There are a number of places that ideas come from. Some emerge at random, some are long held passions, and some are engineered for plot reasons. For those that consider themselves writing ‘Gardeners’ then some of these things may seem familiar.

I don’t really know where Galharrow came from.

Galharrow was never an idea. He never existed in the sense that I sat down and tried to choose character traits for him. Everything that he is, from the narrative voice he tells the story in to the actions he takes, to his appearance, was either pre-formed in my mind, or developed subconsciously without any active thought. I wanted him to be 6’6 and weigh 300lbs because I knew he’d have a lot of action to get into, and physical prowess was going to help him out. His size also allows him to carry other people around, which is really handy. But the alcoholism, his lack of sympathy, and his ultimate nobility and heart were just kind of. . . there. His backstory emerged mid-page as I was writing.

Nenn was an accident

Nenn was never a conscious decision. In Draft 1, there was a character called Shent, who was supposed to be Galharrow’s right hand man, but he split into Tnota and Nenn. Nenn was a throwaway, one-line character, whose missing nose was mentioned purely as a fun detail to show that Galharrow’s company were scarred and war-weary, but as soon as I’d written her first expletive filled line, I immediately knew who she was and how she acted. I didn’t expect Nenn to become a fan favourite, or one of my own, and at times she ends up stealing the show. She became the counterpoint to Galharrow’s regretful, grumpy, calculating, brooding exterior; Nenn is reckless, savage, always wearing a grin and is defined by how little she cares about other people’s opinions – or at least that’s what she wants to present. In Ravencry we see beneath that surface. I really love how she evolved through the pages.
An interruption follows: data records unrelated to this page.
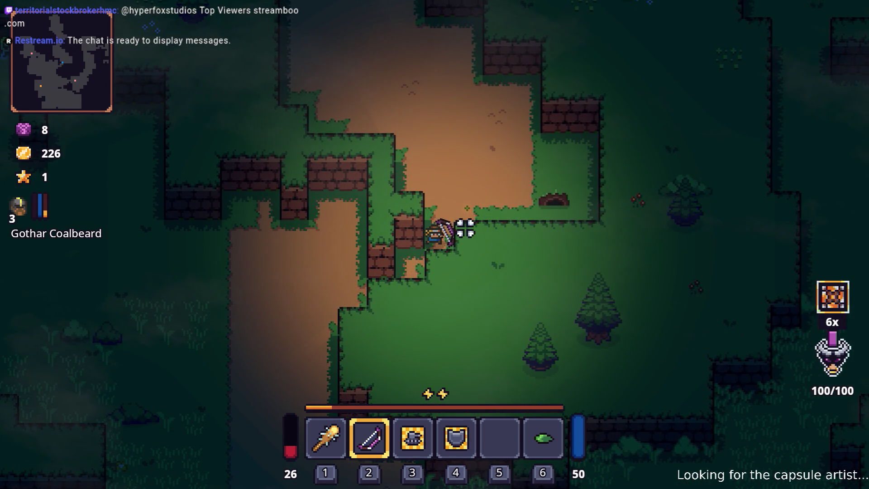
key(a)
key(s)
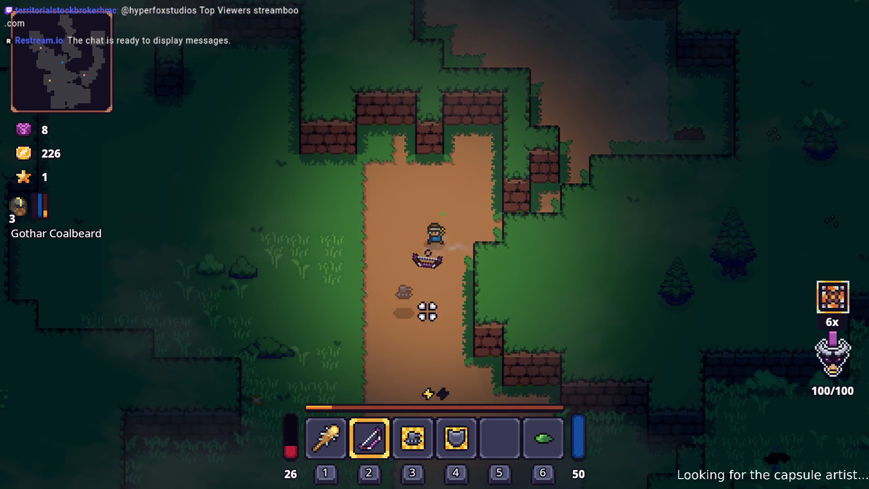
key(s)
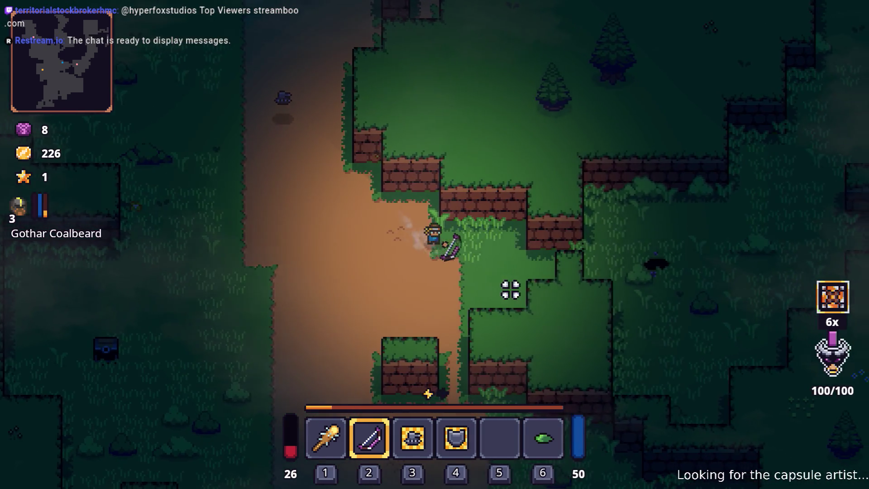
key(d)
key(e)
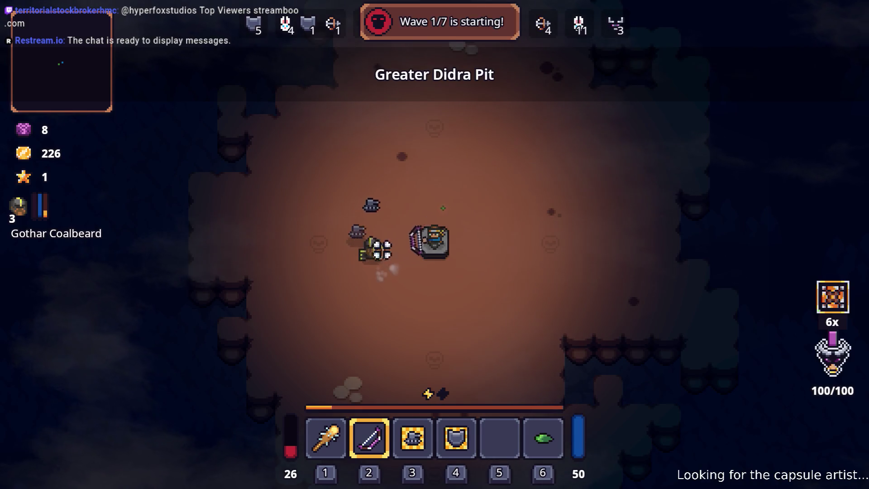
Clear wave 1 by moving around the pit and shooting arrows at the enemies
key(d)
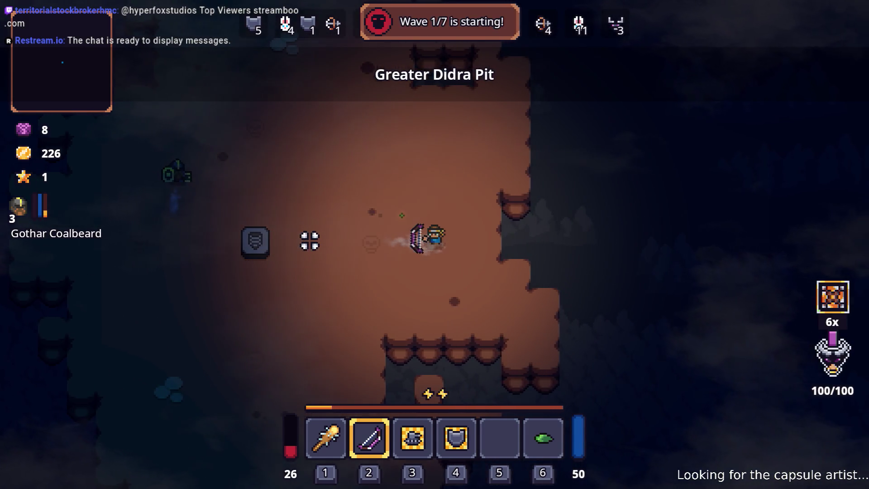
key(a)
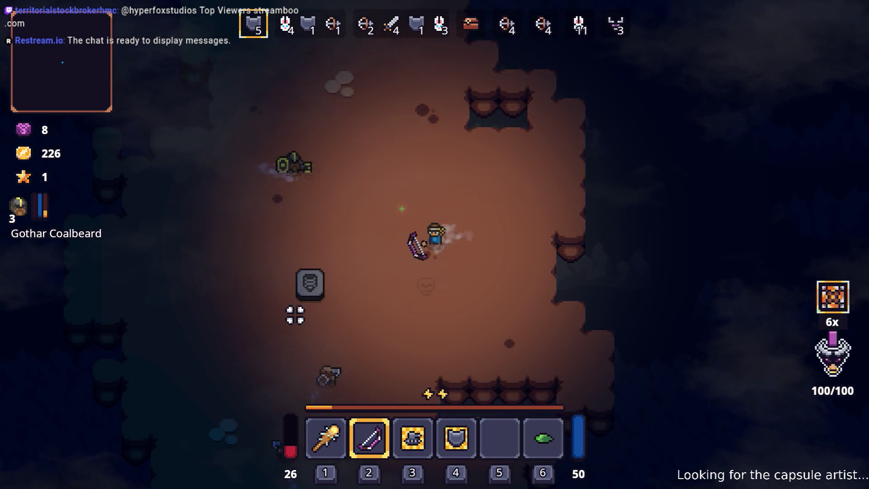
click(299, 335)
key(a)
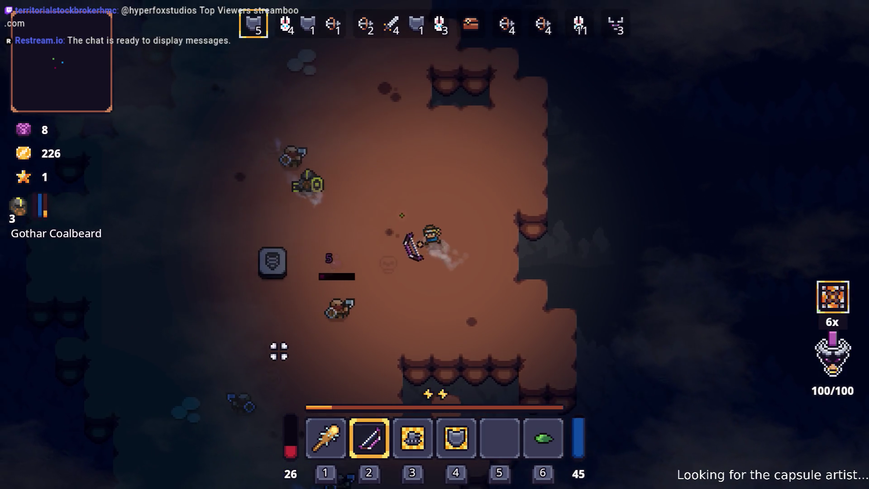
click(298, 355)
key(a)
click(509, 155)
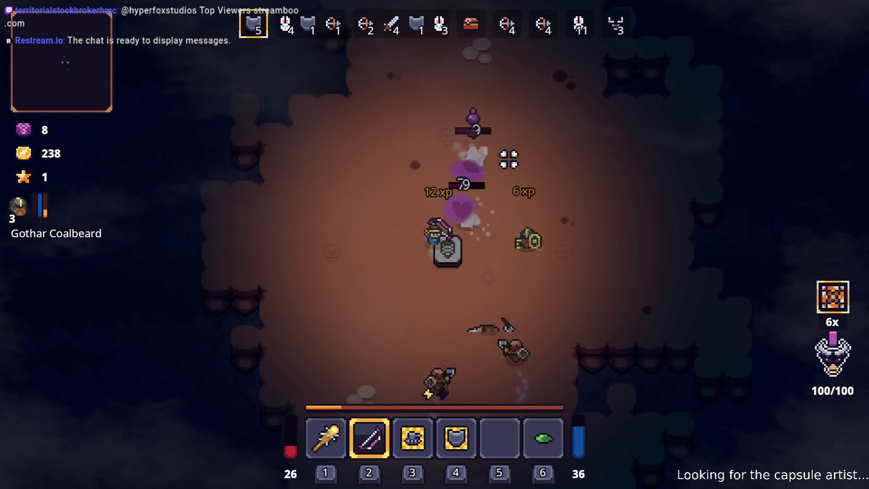
click(540, 215)
key(w)
click(437, 314)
But you did worldbuilding for the Misery, right?

Alas, no. In fact, I don’t do any worldbuilding in the sense that people would normally mean – there is no heaving file of notes. I prefer to create details as I go along. For the Misery, I needed there to be a wasteland that divided two kingdoms at war. I also needed a reason that the larger, more powerful kingdom wasn’t simply marching over to claim victory, and the Engine (early names for Nall’s Engine were The Lightning Web and The Storm Wall) was created to provide the stalemate. Once I knew what Nall’s Engine was, it made sense that it would leave some bad magic in its wake. As it happens, that bit of story crafting then became the key plot element in both RAVENCRY and the book that will follow it.

So nothing is inspired or deliberately plotted?

No, not so. Sometimes I need something for a plot reason, or sometimes I just want to write it. My grandmother told me her stories of life during The Blitz in the second world war. She lived in Coventry, a major manufacturing centre in the UK, and as a young woman she had to endure the nightly bombing raids. Some of her stories were too inspiring not to write them into RAVENCRY. I don’t think that you can really capture the terror of such a time, but I hope that I’ve done some justice to expressing the helplessness felt by the innocent during periods of industrialised war.

The trick of writing a book is to get all this randomness to work as a cohesive whole – thank goodness for editors. I’ll finish by leaving a piece of advice for any budding writers who might be reading:

If you are like me – and you probably aren’t – and if you find that you’re not sure where to start, then just start writing. Trust that your subconscious, silent mind: it probably has much better ideas than anything that your vocal inner monologue is going to push out. Let those ideas flow, and if they aren’t flowing, go and look at the world, go sit somewhere else, take a walk, and then just start writing. I’m seldom aware of my own ideas until after I’ve written them.